[Opening TEXT PROVIDED section]

Shoe Counting — YOLO Object Detection

An ML pipeline to detect and count shoes in images using YOLOv8 segmentation. The model is trained on the LEN shoe_detection dataset (1150 images, MIT license).

Project structure

shoe_counting/
├── 01_explore_data.py      # Dataset stats and sample visualisation
├── 02_train.py             # Train the YOLO model
├── 03_evaluate.py          # Evaluate with detection + counting metrics
├── 04_compare_models.py    # Compare multiple trained models side by side
├── 05_predict.py           # Run inference on new images
├── requirements.txt
└── outputs/                # Auto-created — results, weights, plots
    ├── data_fixed.yaml
    ├── data_stats.json
    ├── runs/<model>/weights/best.pt
    ├── training_summary_<model>.json
    ├── metrics_<model>.json / .csv
    └── predictions/

Not in the repo: data/train, data/valid, data/test (large dataset splits), venv/, model weights *.pt data/predict/ (sample images) is included in the repo.

Setup

1. Clone and create a virtual environment

git clone https://github.com/<your-username>/shoe_counting.git
cd shoe_counting
python -m venv venv

# Activate (Windows)
venv\Scripts\activate

# Activate (Linux / macOS)
source venv/bin/activate

2. Install dependencies

CPU only:

pip install -r requirements.txt

With GPU (CUDA) — recommended:

pip install -r requirements.txt

# Then replace torch with the CUDA build. Check your version with: nvidia-smi
pip install torch torchvision --index-url https://download.pytorch.org/whl/cu121  # CUDA 12.1
pip install torch torchvision --index-url https://download.pytorch.org/whl/cu118  # CUDA 11.8

Verify CUDA is available:

python -c "import torch; print(torch.cuda.is_available())"
# True  ← GPU ready

3. Add the dataset

Download the dataset from Roboflow in YOLOv11 format and place it so the structure looks like:

shoe_counting/
└── data/
    ├── data.yaml
    ├── train/
    │   ├── images/
    │   └── labels/
    ├── valid/
    │   ├── images/
    │   └── labels/
    └── test/
        ├── images/
        └── labels/

Usage

Step 1 — Explore the dataset

python 01_explore_data.py

Outputs outputs/data_stats.json, outputs/sample_annotations.png, outputs/count_distribution.png.

Step 2 — Train the model

python 02_train.py

Options:

--model     Pretrained base model (default: yolov8n-seg.pt)
--epochs    Max training epochs   (default: 100)

[Closing TEXT PROVIDED section]

- _TASK ITEM 1_
In the shoe-counting project description, how many images does the LEN shoe_detection dataset contain?
The records that follow have no connection to the shoe-counting project description.

[Opening DATA UNDER STUDY section]

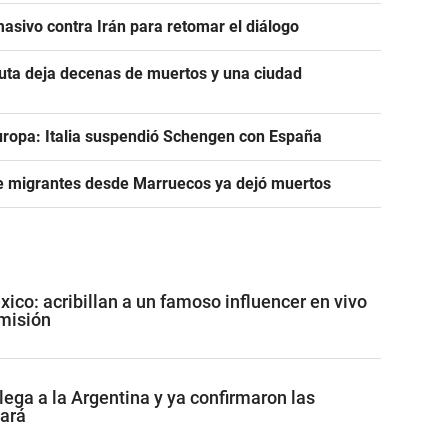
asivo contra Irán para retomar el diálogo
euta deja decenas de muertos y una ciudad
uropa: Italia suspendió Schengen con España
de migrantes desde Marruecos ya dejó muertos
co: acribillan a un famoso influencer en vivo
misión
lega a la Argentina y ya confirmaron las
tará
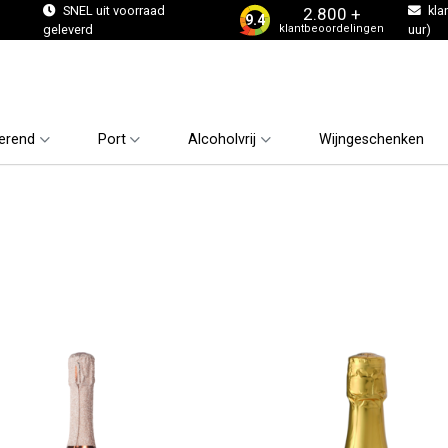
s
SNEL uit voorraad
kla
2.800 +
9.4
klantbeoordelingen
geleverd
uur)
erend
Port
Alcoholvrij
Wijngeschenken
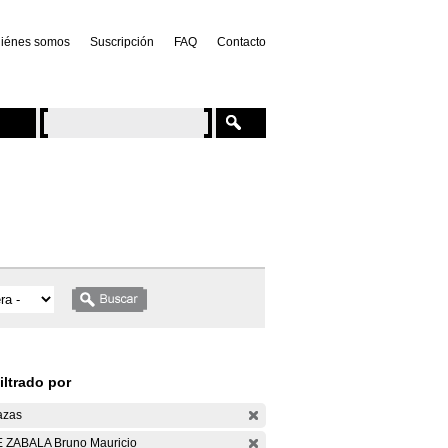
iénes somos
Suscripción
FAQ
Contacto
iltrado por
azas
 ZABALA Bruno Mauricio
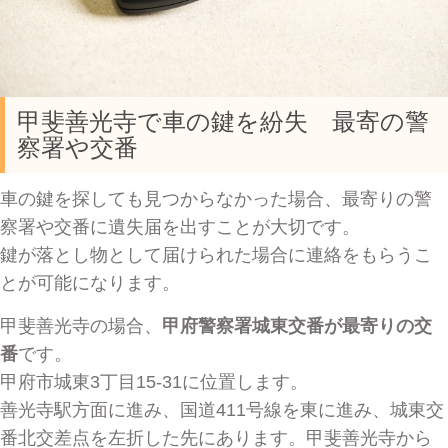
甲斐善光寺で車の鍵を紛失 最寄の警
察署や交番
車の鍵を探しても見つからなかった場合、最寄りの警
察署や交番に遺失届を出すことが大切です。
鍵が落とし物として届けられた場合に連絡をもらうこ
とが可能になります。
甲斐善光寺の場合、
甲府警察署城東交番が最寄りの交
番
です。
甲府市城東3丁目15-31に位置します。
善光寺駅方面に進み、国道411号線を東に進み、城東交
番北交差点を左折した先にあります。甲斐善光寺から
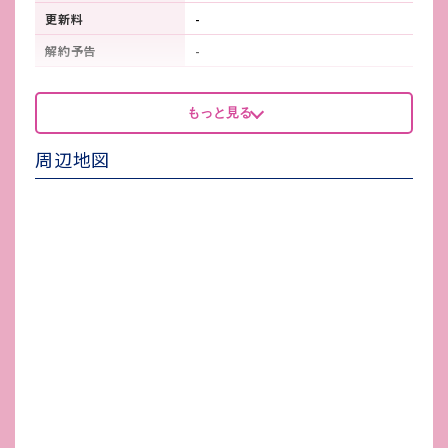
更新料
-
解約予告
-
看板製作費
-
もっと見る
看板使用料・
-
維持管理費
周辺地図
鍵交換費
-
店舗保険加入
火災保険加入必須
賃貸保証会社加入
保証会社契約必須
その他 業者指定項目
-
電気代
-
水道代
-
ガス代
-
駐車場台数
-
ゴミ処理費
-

[Closing DATA UNDER STUDY section]

- _TASK ITEM 2_
Find each line in the records above that contains the word "muertos", and copy those lines.

- _ANSWER AREA 1_
1150 images

- _ANSWER AREA 2_
euta deja decenas de muertos y una ciudad
de migrantes desde Marruecos ya dejó muertos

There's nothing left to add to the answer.